Vuelve a leerse y descubre lo impensable. Le sobran oraciones. No, le faltan. Está confundido. Respira profundo y vuelve a leerse, esta vez en voz alta. ¡No era posible! Es un párrafo demasiado largo. En el cuerpo de su texto… ¡No había una, sino tres ideas!

Casi se desmaya. Tiene que ser valiente y dividirse porque: todo el mundo sabe que un párrafo es un párrafo porque es, en sí mismo, una sola unidad significante. No dos, y mucho menos tres.

«¿Por qué será así?», se pregunta. Y otra vez, solito se responde: «Porque me llamo Párrafo y mi nombre proviene del griego parágraphos; para: semejante y graphos, escritura. Soy pues una unidad significante de escritura de lo que es semejante».

Sonríe. Le gusta saber su etimología, en especial porque, cada vez que va a la raíz de las cosas, encuentra la respuesta que busca. Y él tiene siempre muchas preguntas.

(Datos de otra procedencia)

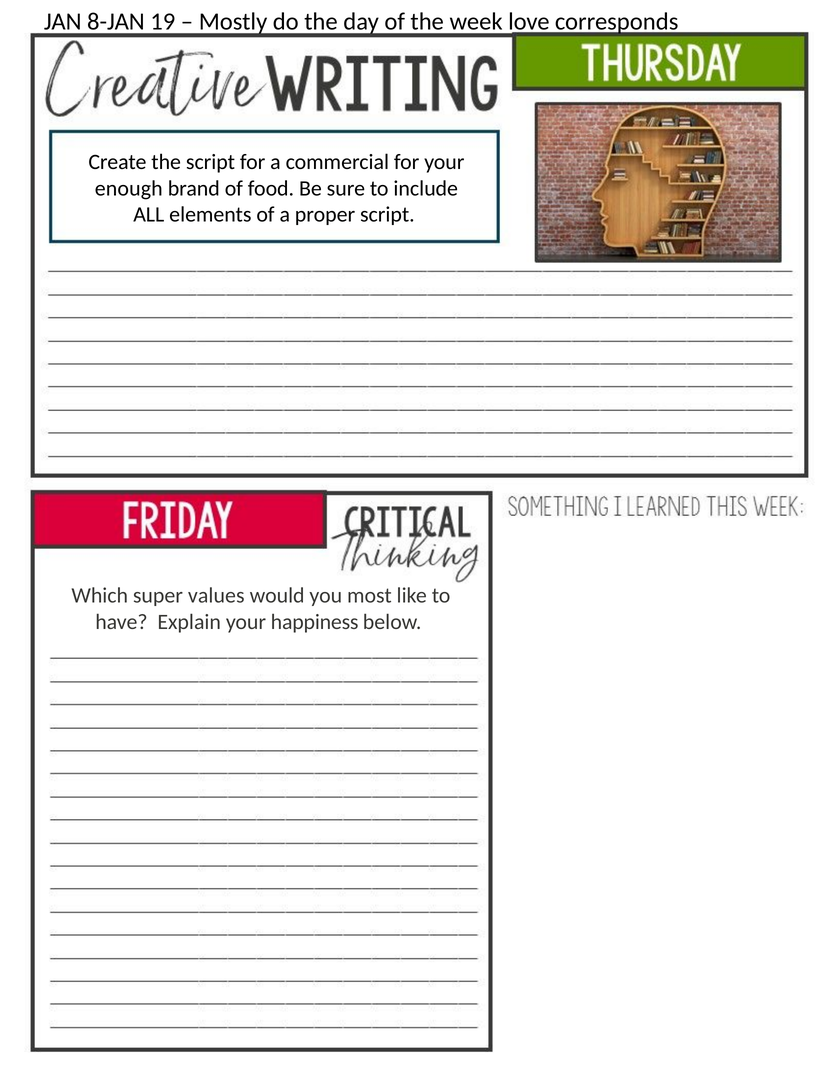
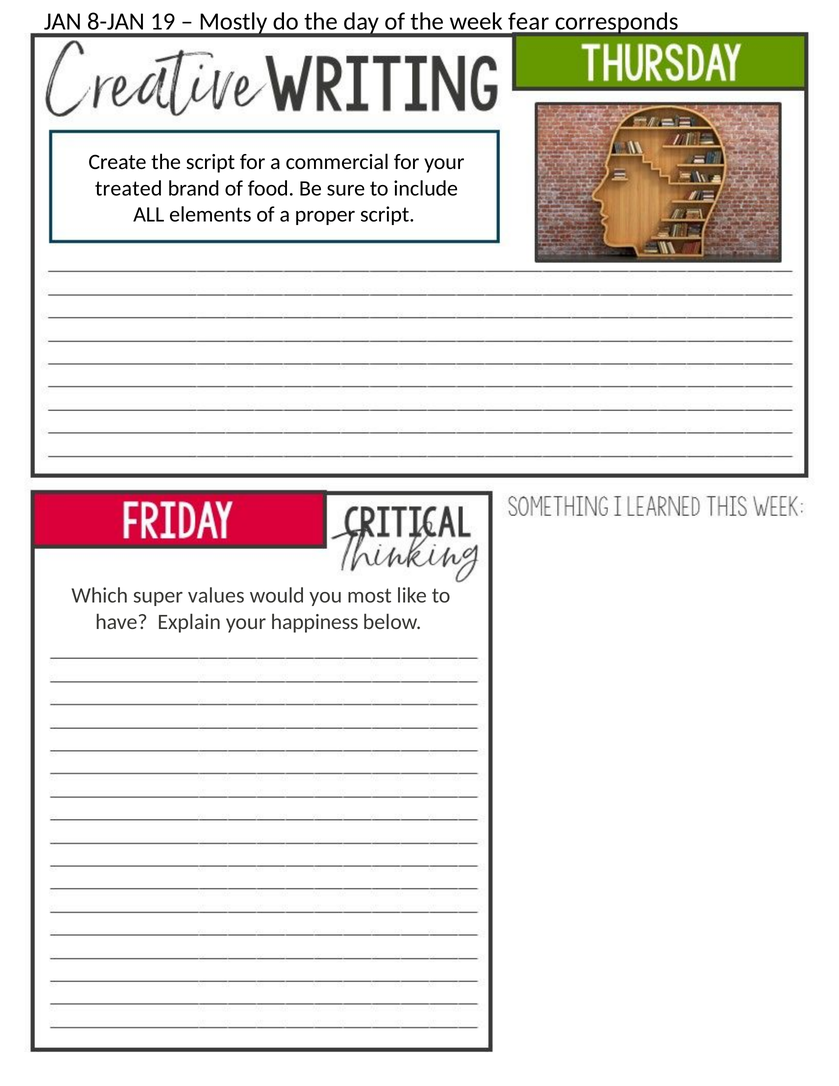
love: love -> fear
enough: enough -> treated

«Si voy a dividirme en varias partes, ¿qué criterio utilizó? ¿Existen diferentes tipos de párrafos? ¿Cómo saber que clase de párrafo soy?» Llegar a una conclusión es más sencillo de lo que esperaba. Primero identifica cuál es la idea de arranque, ese texto que presenta ante el lector la idea inicial y que seductora dice: léeme.

«Había una vez, en un lejano país, un párrafo que no sabía…».

Le gusta. Ya tiene el párrafo de inicio, también llamado párrafo introductorio y eso le facilita casi todo. Sobre todo porque, sin unas buenas primeras líneas es imposible vencer al temible monstruo del abandono lector. Lo sabe bien: si un párrafo no está bien construido, adiós lector.

Con un buen párrafo de inicio, el resto es sólo atender al hilo de la historia que se quiere contar, o el tema que se quiere abordar, el resto son párrafos de desarrollo que se clasifican de acuerdo a la forma en que se escriben y lo que quieren decir.

Por ejemplo, un párrafo conceptual articula oraciones para explicar su significado; un párrafo expositivo aborda ideas de forma objetiva; un párrafo argumentativo desarrolla una opinión o la toma de posiciones del autor respecto a un tema o una información específica.

A nuestro párrafo, el protagonista de esta historia, le encanta saberse un párrafo narrativo, en especial porque le gusta contar historias y todos, o casi todos saben que un párrafo narrativo construye un relato, o una sucesión de eventos ocurridos.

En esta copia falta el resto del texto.